**Requisitos da tarefa:**
**1.** Explique em uma a três frases por que, segundo o texto sobre a irrigação no Vale do São Francisco, é possível cultivar ali frutas que não são originárias da região.
**2.** Por favor, copie sem alterações o trecho do texto sobre a irrigação no Vale do São Francisco de "A água é captada" a "Lago de Sobradinho.".
**3.** Retome o texto sobre a irrigação no Vale do São Francisco a partir do ponto em que ele termina.

**Trecho fornecido:**
=-=-=
Juazeiro, Bahia – Manga sem fiapo e para comer com colher, uvas doces e sem sementes são o resultado mais visível de investimentos que conseguem fazer do Vale do Rio São Francisco, no semiárido brasileiro, um centro de produção e exportação de frutas para o mundo todo. Em uma área de 35 mil quilômetros quadrados frutas são produzidas em hectares e mais hectares de culturas que não são originárias daquela região, o que só é possível em razão de um avanço tecnológico que chegou nos anos 1970: a captação das águas do rio para irrigação.
A irrigação é projeto da Companhia dos Vales do São Francisco e do Parnaíba (Codevasf), órgão público que encontrou nesta tecnologia a melhor forma de promover o desenvolvimento agrícola da região. É ela que permite levar água a um local de clima semiárido de baixos níveis pluviométricos anuais. “Se tivéssemos que resumir a transformação da região, ela está lastreada em ciência e tecnologia, pois estamos em um ambiente extremamente desafiador”, diz o presidente da Federação da Agricultura e Pecuária da Bahia (Faeb), Humberto Miranda.
A água é captada por meio da pressurização levada a um canal principal que abastece uma rede de canais secundários. A irrigação chega às plantas, por sua vez, por gotejamento. Em alguns casos, realiza-se a irrigação por aspersão, no entanto, neste modelo o consumo da água e a perda por evaporação são maiores. Um dos distritos de irrigação, Senador Nilo Peçanha, compreende os municípios de Casa Nova, na Bahia, e Petrolina, em Pernambuco, na região do submédio São Francisco. Irriga uma área total de 18,6 mil hectares a partir do Lago de Sobradinho.
=-=-=
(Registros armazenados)
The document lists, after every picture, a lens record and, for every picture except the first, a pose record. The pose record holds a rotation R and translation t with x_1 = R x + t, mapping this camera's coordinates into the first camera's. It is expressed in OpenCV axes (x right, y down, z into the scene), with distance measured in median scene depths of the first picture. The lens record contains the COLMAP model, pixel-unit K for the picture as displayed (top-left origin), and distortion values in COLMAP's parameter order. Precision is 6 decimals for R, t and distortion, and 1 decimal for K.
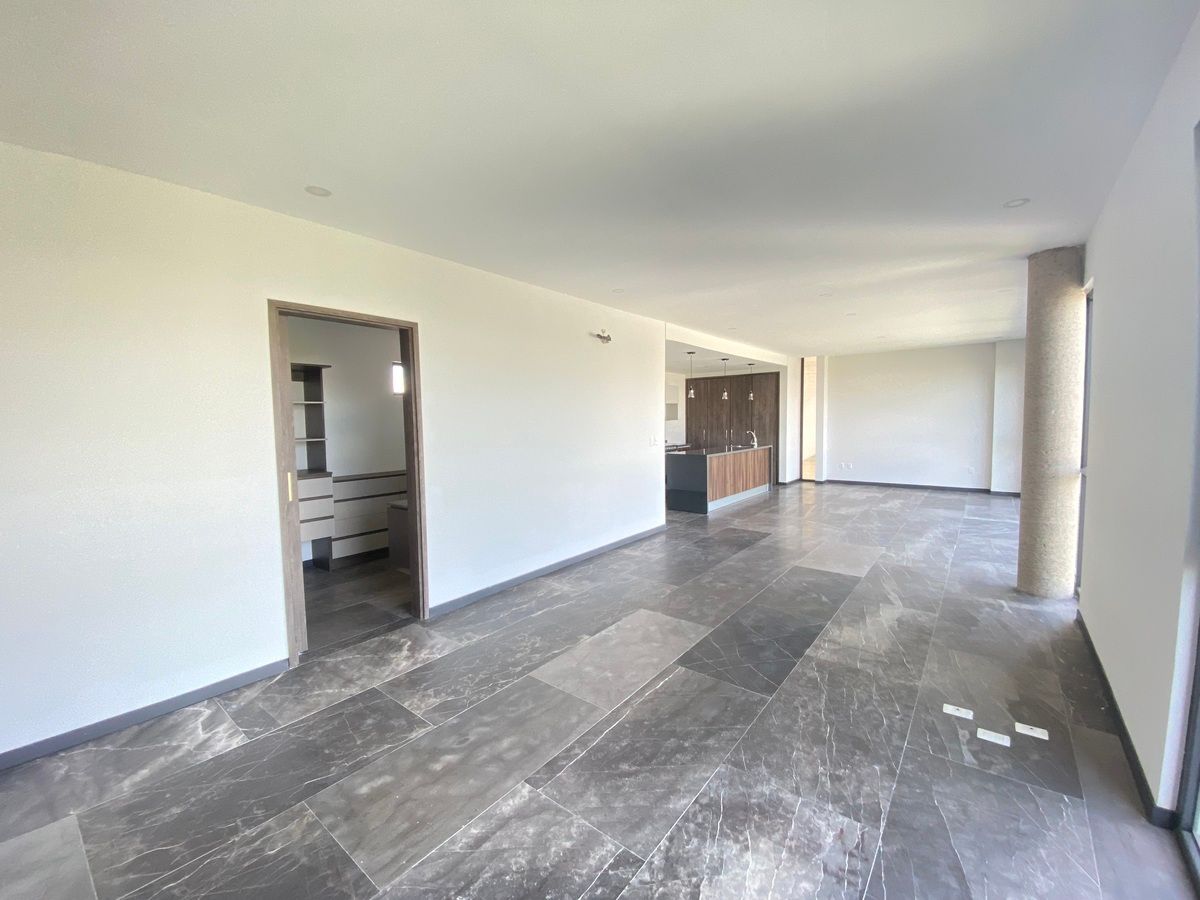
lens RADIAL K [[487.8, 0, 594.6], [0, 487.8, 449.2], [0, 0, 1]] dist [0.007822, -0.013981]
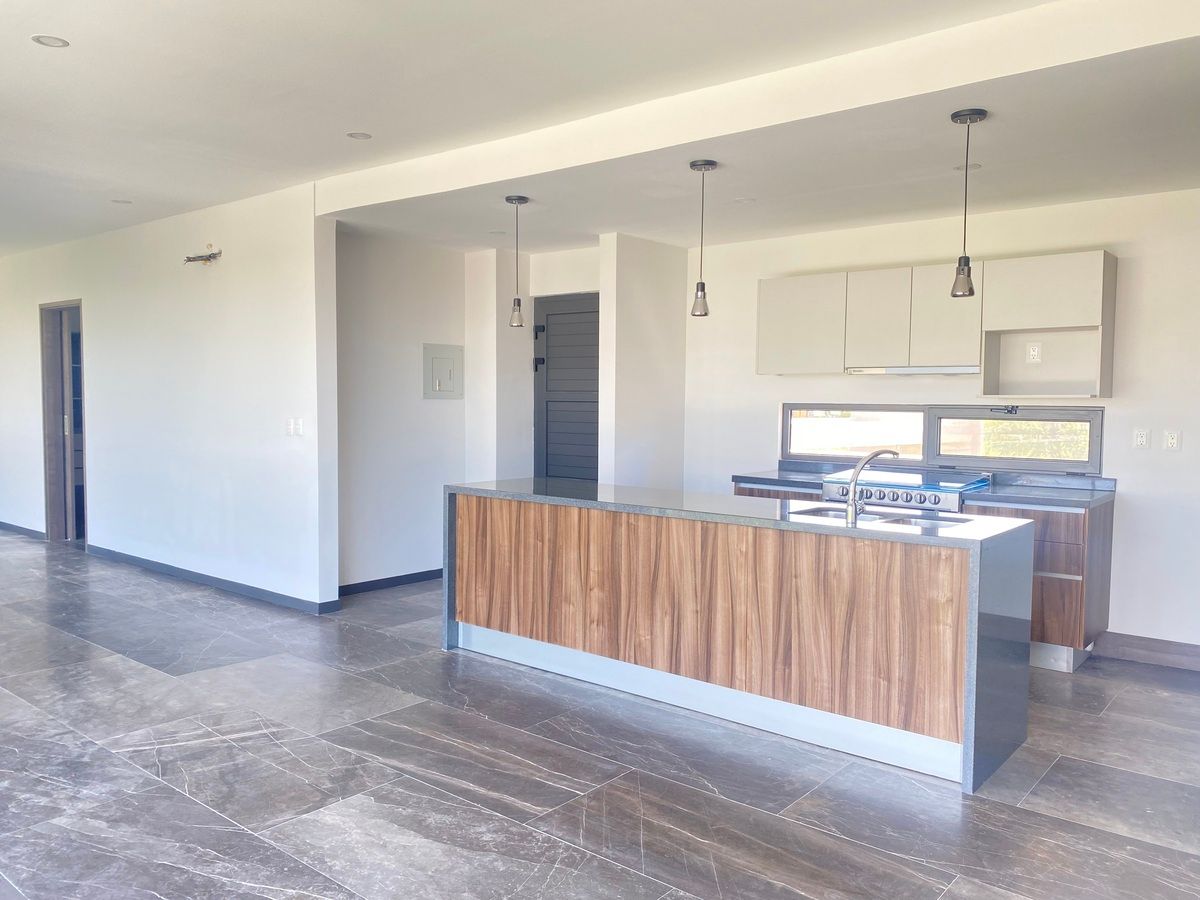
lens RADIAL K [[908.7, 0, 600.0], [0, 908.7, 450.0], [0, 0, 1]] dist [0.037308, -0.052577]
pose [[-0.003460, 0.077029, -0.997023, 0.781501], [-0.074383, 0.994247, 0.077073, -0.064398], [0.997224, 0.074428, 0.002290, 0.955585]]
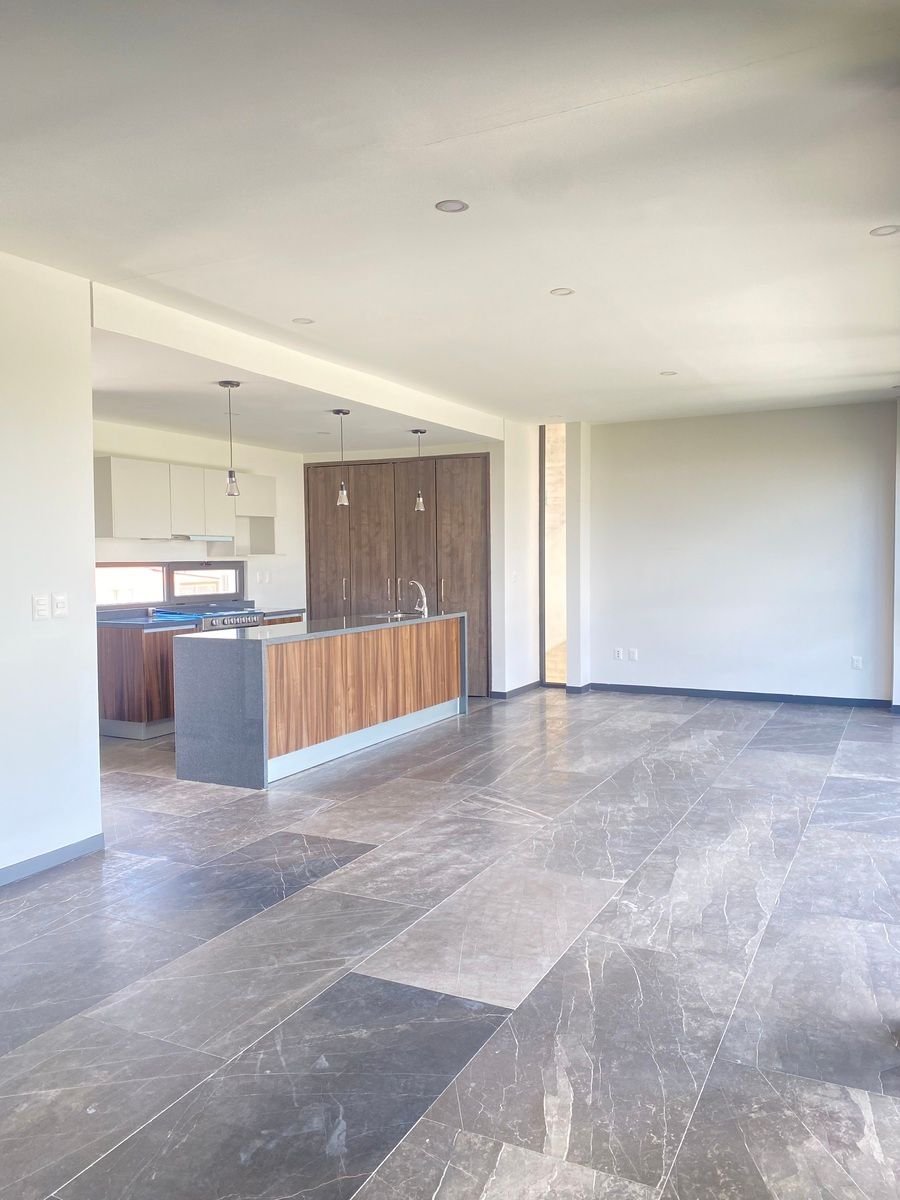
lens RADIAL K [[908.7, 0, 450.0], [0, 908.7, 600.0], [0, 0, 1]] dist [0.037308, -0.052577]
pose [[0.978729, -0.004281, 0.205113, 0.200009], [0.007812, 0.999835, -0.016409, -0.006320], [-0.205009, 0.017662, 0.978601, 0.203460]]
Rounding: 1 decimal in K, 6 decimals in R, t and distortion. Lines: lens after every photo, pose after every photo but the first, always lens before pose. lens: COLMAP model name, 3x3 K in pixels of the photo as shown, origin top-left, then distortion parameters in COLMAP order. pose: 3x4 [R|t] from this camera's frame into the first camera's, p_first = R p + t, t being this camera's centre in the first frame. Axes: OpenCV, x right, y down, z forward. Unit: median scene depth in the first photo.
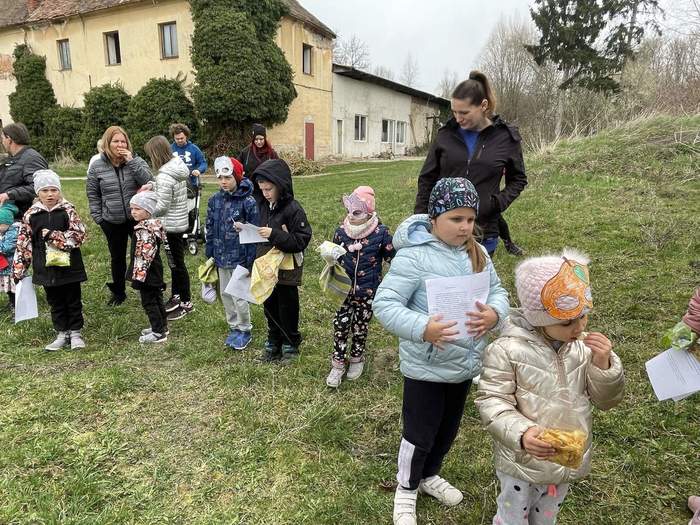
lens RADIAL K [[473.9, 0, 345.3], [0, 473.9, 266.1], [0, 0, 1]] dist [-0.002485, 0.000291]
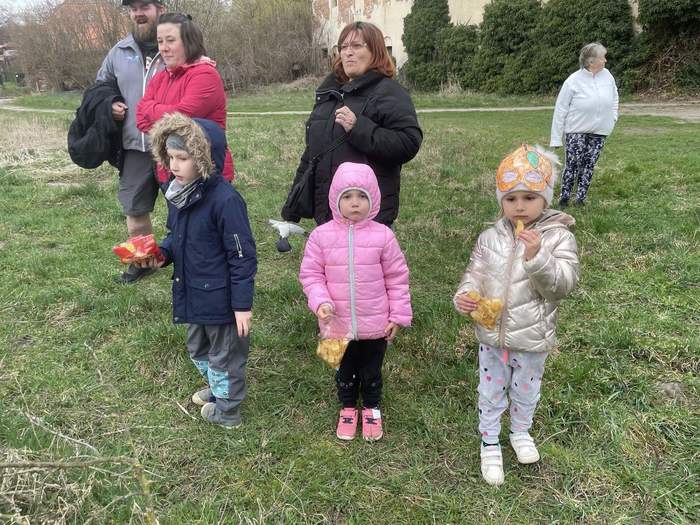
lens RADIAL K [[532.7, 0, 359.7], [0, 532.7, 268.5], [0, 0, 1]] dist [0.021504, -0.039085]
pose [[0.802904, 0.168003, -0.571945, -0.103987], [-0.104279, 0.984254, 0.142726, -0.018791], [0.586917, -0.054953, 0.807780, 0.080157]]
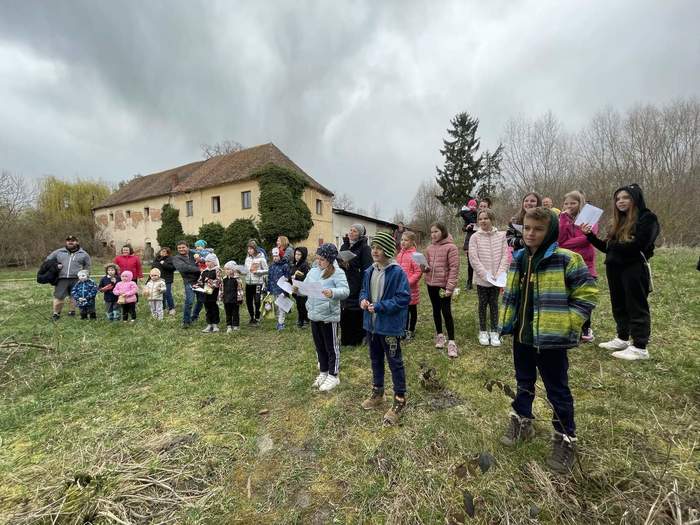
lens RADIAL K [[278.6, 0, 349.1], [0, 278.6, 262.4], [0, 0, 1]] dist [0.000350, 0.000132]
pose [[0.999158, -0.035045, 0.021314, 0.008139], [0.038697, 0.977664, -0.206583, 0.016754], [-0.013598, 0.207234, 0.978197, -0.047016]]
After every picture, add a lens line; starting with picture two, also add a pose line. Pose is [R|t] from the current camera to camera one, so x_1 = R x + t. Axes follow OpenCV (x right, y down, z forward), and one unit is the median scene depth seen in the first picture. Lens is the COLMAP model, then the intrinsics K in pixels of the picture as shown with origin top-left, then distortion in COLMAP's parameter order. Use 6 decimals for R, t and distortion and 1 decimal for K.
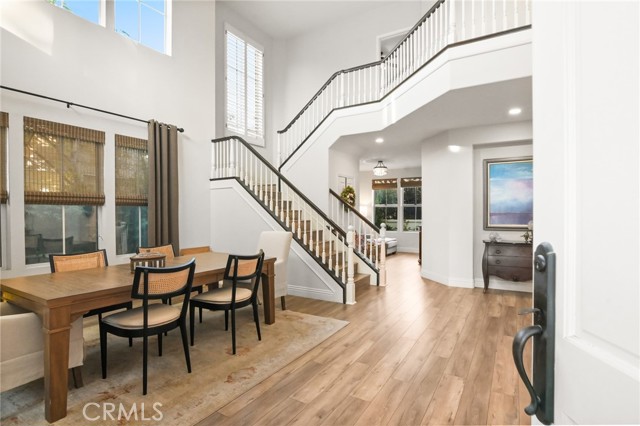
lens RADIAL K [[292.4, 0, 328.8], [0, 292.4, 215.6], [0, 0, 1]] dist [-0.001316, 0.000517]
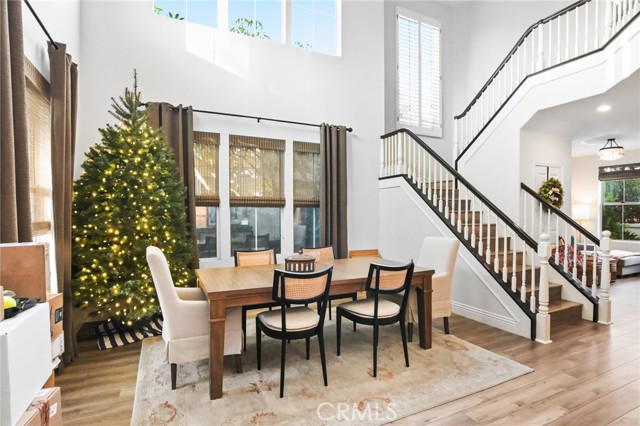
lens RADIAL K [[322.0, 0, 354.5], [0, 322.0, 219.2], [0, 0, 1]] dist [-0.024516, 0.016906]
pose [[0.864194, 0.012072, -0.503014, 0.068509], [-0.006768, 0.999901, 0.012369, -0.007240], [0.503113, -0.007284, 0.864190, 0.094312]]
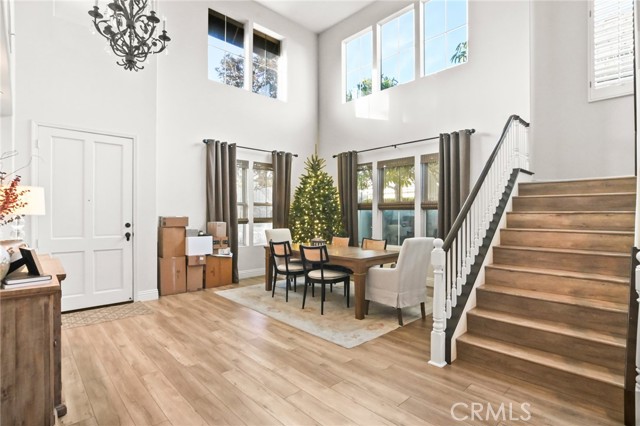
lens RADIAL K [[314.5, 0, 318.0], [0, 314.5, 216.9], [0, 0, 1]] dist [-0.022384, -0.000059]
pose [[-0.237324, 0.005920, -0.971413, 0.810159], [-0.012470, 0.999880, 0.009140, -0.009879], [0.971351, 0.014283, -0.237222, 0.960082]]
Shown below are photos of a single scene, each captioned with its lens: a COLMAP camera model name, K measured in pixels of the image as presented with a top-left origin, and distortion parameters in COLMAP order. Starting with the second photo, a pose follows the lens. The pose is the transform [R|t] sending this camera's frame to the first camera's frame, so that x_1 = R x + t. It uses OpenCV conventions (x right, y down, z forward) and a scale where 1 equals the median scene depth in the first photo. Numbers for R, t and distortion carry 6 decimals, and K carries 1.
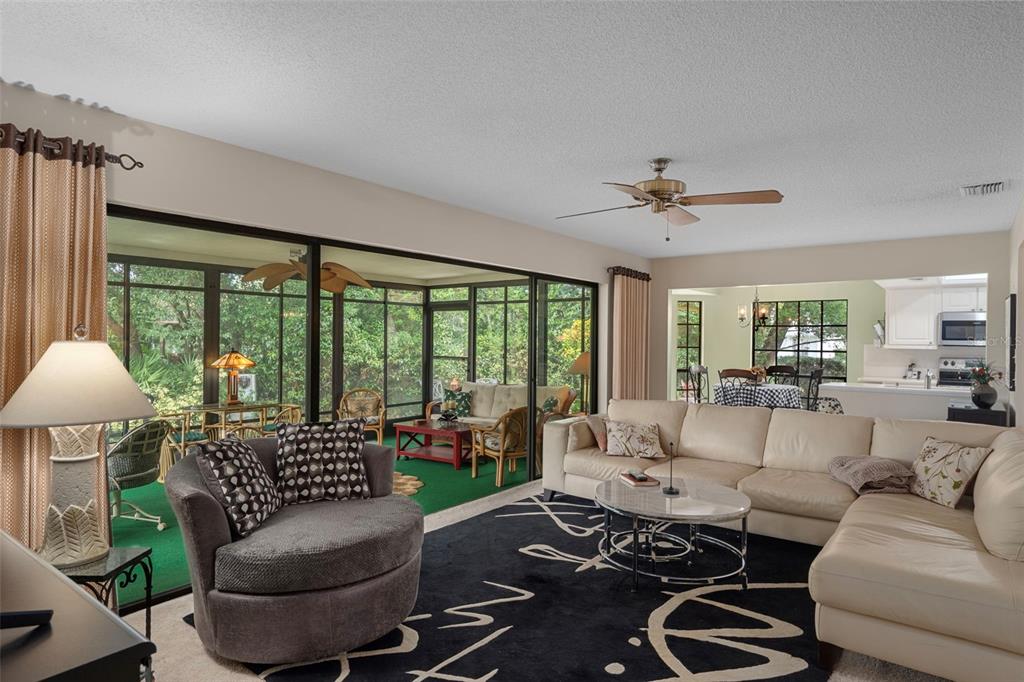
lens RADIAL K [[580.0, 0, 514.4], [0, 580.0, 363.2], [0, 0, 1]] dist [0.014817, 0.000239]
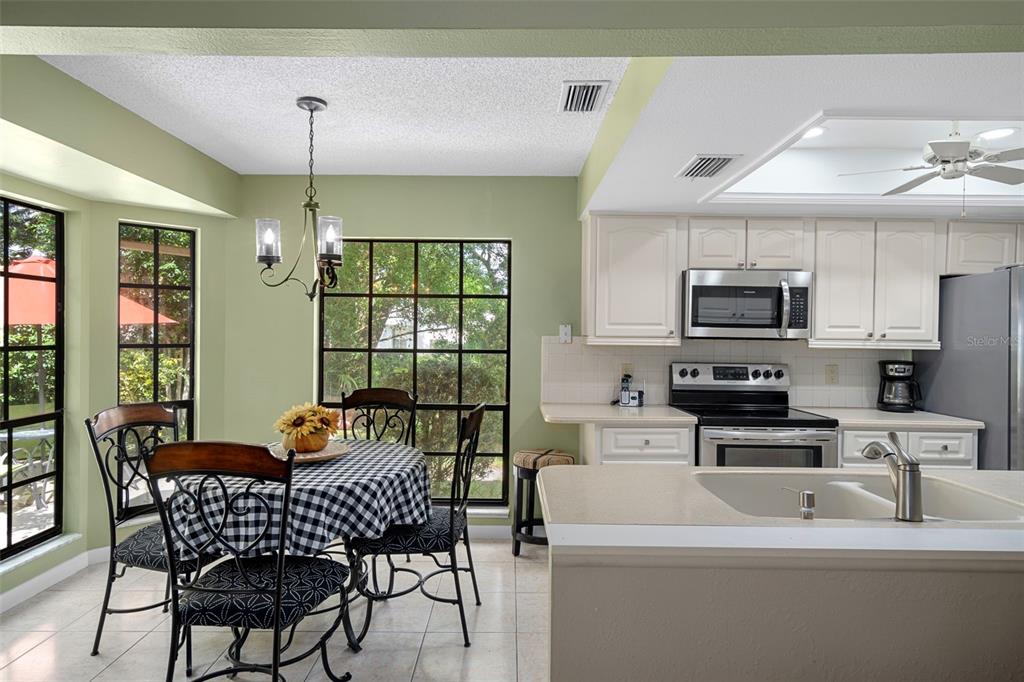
=-=-=
**Respostas esperadas:**
**1.** Desde os anos 1970, as águas do rio São Francisco são captadas para irrigação. Esse avanço tecnológico permite levar água a um local de clima semiárido e de baixos níveis pluviométricos anuais.

**2.**
A água é captada por meio da pressurização levada a um canal principal que abastece uma rede de canais secundários. A irrigação chega às plantas, por sua vez, por gotejamento. Em alguns casos, realiza-se a irrigação por aspersão, no entanto, neste modelo o consumo da água e a perda por evaporação são maiores. Um dos distritos de irrigação, Senador Nilo Peçanha, compreende os municípios de Casa Nova, na Bahia, e Petrolina, em Pernambuco, na região do submédio São Francisco. Irriga uma área total de 18,6 mil hectares a partir do Lago de Sobradinho.

**3.**
Mangas e uvas
Foi a partir dos anos 1970 que investidores e empresários do Sul, Sudeste, do Japão e do próprio Nordeste passaram a apostar majoritariamente em duas culturas de frutas que não pertencem a este cenário: mangas e uvas florescem em um ambiente cercado por cactos, bromélias, umbuzeiros e carnaúbas, entre outras espécies da flora típica da caatinga.
A região conhecida como Vale do Rio São Francisco compreende quatro municípios de Pernambuco e quatro da Bahia. Entre as cidades pernambucanas, estão Santa Maria da Boa Vista, Lagoa Grande, Orocó e Petrolina. Do lado baiano, estão Juazeiro, Casa Nova, Sobradinho e Curaçá. Esses são apenas dois dos cinco estados pelos quais passa o São Francisco. Ele nasce em Minas Gerais e deságua no Oceano Atlântico após abastecer também Sergipe e Alagoas.
Segundo dados da Confederação da Agricultura e Pecuária do Brasil (CNA), em 2022 os municípios de Juazeiro e Petrolina produziram aproximadamente 600 mil toneladas de manga e 300 mil toneladas de uvas, principalmente uvas de mesa, embora no semiárido também se produzam uvas viníferas.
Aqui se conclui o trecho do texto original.